A Robust Example of Collider Bias in a Genetic Association Study, Day et al. AJHG
“In summary, we have demonstrated that adjusting for causally associated covariates can create apparently highly robust, but actually biologically spurious, associations. The extent of this collider bias is almost perfectly inversely related to the strength of the exposure-collider association. Consideration of causal inference modeling and unadjusted test statistics is therefore of great importance in the design and interpretation of genetic (and non-genetic1) association studies.”
Popgen
Ancient gene flow from early modern humans into Eastern Neanderthals, Kuhlwilm et al. Nature
“We conclude that in addition to later interbreeding events, the ancestors of Neanderthals from the Altai Mountains and early modern humans met and interbred, possibly in the Near East, many thousands of years earlier than previously thought.”
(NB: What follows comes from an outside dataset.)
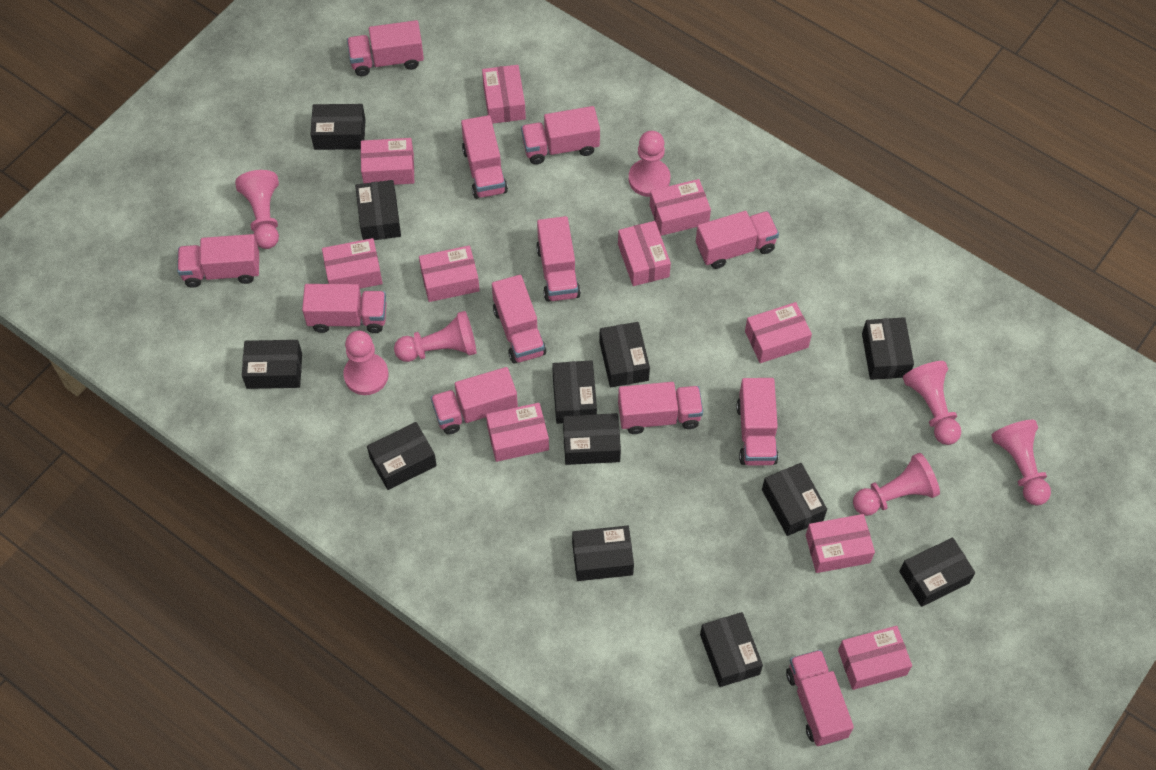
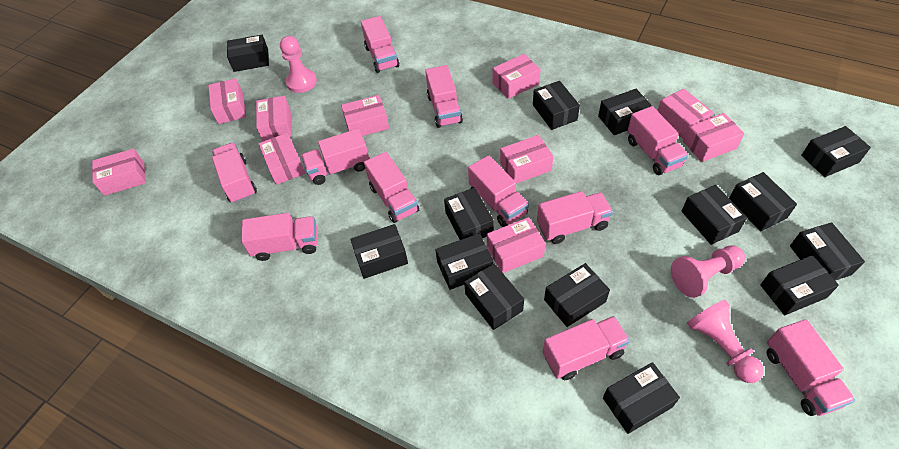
black box: [242,340,302,389] [311,104,366,150] [355,180,401,240] [367,422,437,490] [552,360,597,424] [563,413,621,465] [572,526,634,581] [599,322,650,388] [700,612,763,687] [762,463,827,536] [862,317,914,380] [899,537,975,607] = 12 -> [227,35,269,72] [350,224,408,279] [435,233,494,290] [444,188,494,240] [464,263,524,330] [533,81,580,130] [544,263,610,327] [598,89,652,135] [603,362,680,434] [681,185,747,245] [729,172,797,231] [760,255,839,315] [790,222,865,281] [801,126,871,177] = 14
pink pawn: [235,170,279,249] [343,330,389,395] [394,311,476,362] [629,131,670,197] [853,453,940,516] [903,361,961,445] [991,420,1051,506] = 7 -> [280,36,317,93] [671,245,745,298] [687,300,764,383] = 3
pink truck: [177,234,259,288] [302,284,386,333] [347,20,424,76] [431,367,518,435] [461,115,508,199] [492,275,546,364] [521,106,600,165] [536,216,581,302] [618,382,703,434] [696,211,779,269] [736,378,778,465] [786,650,854,746] = 12 -> [212,143,257,203] [241,213,318,261] [301,129,369,185] [361,16,399,73] [364,152,419,223] [425,65,463,128] [468,155,529,227] [537,191,613,244] [543,316,630,380] [627,106,688,175] [767,319,855,416] = 11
“A script necessary to convert the input produced by samtools v0.1.19 to be compatible with PLINK was not run when merging the ancient genome, Mota, with the contemporary populations SNP panel, leading to homozygote positions to the human reference genome being dropped as missing data (the analysis of admixture with Neandertals and Denisovans was not affected) … the geographic extent of the genetic impact of this migration was overestimated: The Western Eurasian backflow mostly affected East Africa and only a few Sub-Saharan populations; the Yoruba and Mbuti do not show higher levels of Western Eurasian ancestry compared to Mota.”
The Kalash Genetic Isolate? The Evidence for Recent Admixture, Hellenthal et al. AJHG
“These observations indicate that, contrary to the claim of Ayub et al. that the ancestors of the Kalash have been isolated from the ancestors of other extant populations for over 8,000 years, there is in fact strong evidence that they have not been isolated over this time frame.”
“we sequenced the genomes of four Biaka Pygmies … we fit models using the joint allele frequency spectrum … Our two best-fit models both suggest ancient divergence between the ancestors of the farmers and Pygmies, 90,000 or 150,000 yr ago.”
“Our inference method rejects the hypothesis that the ancestors of [anatomically modern humans] were genetically isolated in Africa, thus providing the first whole genome-level evidence of African archaic admixture. Our inferences also suggest a complex human evolutionary history in Africa, which involves at least a single admixture event from an unknown archaic population into the ancestors of AMH, likely within the last 30,000 yr.”